Menos volume, mais desejo: o vinho entra de vez na lógica do luxo
O vinho já não quer ser apenas servido. Quer ser desejado.
Essa virada de chave, que se desenha há alguns anos, ganha agora contornos mais claros. O crescimento, antes ancorado em volume, passa a ser medido em margem, posicionamento e narrativa. E são os grandes grupos que estão puxando essa mudança com movimentos cada vez mais evidentes.
No centro desse tabuleiro estão LVMH, Treasury Wine Estates, E&J Gallo e Constellation Brands. Quatro modelos diferentes, uma mesma direção.
A LVMH joga o jogo mais sofisticado. Com marcas como Moët & Chandon, Dom Pérignon, Veuve Clicquot e Krug, o grupo francês não vende apenas garrafas. Vende símbolos. O Champagne, sob sua batuta, é menos bebida e mais linguagem. Em vez de expandir volume, a estratégia é elevar o desejo, proteger a aura e ocupar o território do luxo global com consistência quase cirúrgica.
A Treasury Wine Estates segue uma rota interessante, mais híbrida, mas igualmente ambiciosa. Ao reposicionar seu portfólio, a empresa dá protagonismo a Penfolds, marca que tenta romper fronteiras e se afirmar como etiqueta global. Produzir fora da Austrália não é apenas uma decisão técnica. É um gesto simbólico. É dizer que o vinho já não pertence apenas ao seu lugar de origem, mas ao imaginário que consegue construir.
Na E&J Gallo, a lógica é outra.
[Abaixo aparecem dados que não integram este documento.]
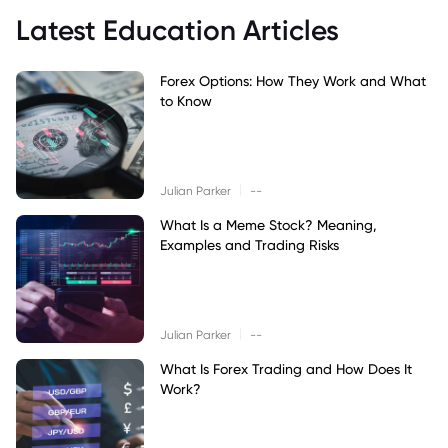
Latest Education Articles
Forex Options: How They Work and What
to Know
|
Julian Parker
--
What Is a Meme Stock? Meaning,
Examples and Trading Risks
|
Julian Parker
--
What Is Forex Trading and How Does It
Work?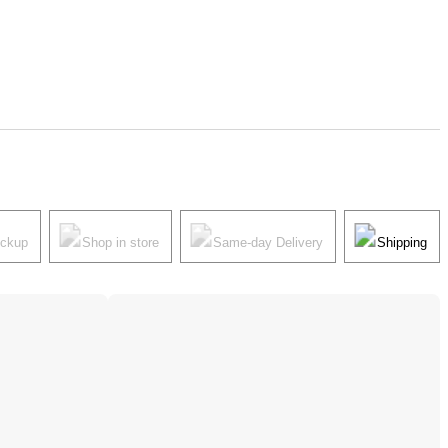
ickup
Shop in store
Same-day Delivery
Shipping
Menos glamour, mais engenharia. A maior vinícola do mundo segue apostando em escala, mas com ajustes finos que revelam leitura de mercado. Aquisições pontuais, eficiência operacional e um portfólio que vai do cotidiano ao aspiracional. Não há ruptura, há refinamento. E isso, no contexto atual, também é estratégia.
Talvez o movimento mais emblemático venha da Constellation Brands. Ao abrir mão de parte relevante de seu portfólio de entrada, a empresa fez mais do que uma reestruturação. Fez uma declaração. Menos dispersão, mais foco. Menos volume, mais valor. O resultado é um portfólio mais enxuto, mas muito mais alinhado ao consumidor que busca identidade e experiência.
O pano de fundo dessa transformação é claro. Em mercados maduros, bebe-se menos. Mas bebe-se melhor. O vinho passa a disputar espaço não apenas com outras bebidas, mas com outras formas de consumo simbólico. Viagem, gastronomia, moda. Tudo se conecta.
Nesse novo cenário, garrafas deixam de ser apenas produto e passam a ser extensão de estilo de vida. Vinícolas viram destinos. Rótulos carregam histórias. E o preço, muitas vezes, traduz mais do que o líquido. Traduz pertencimento.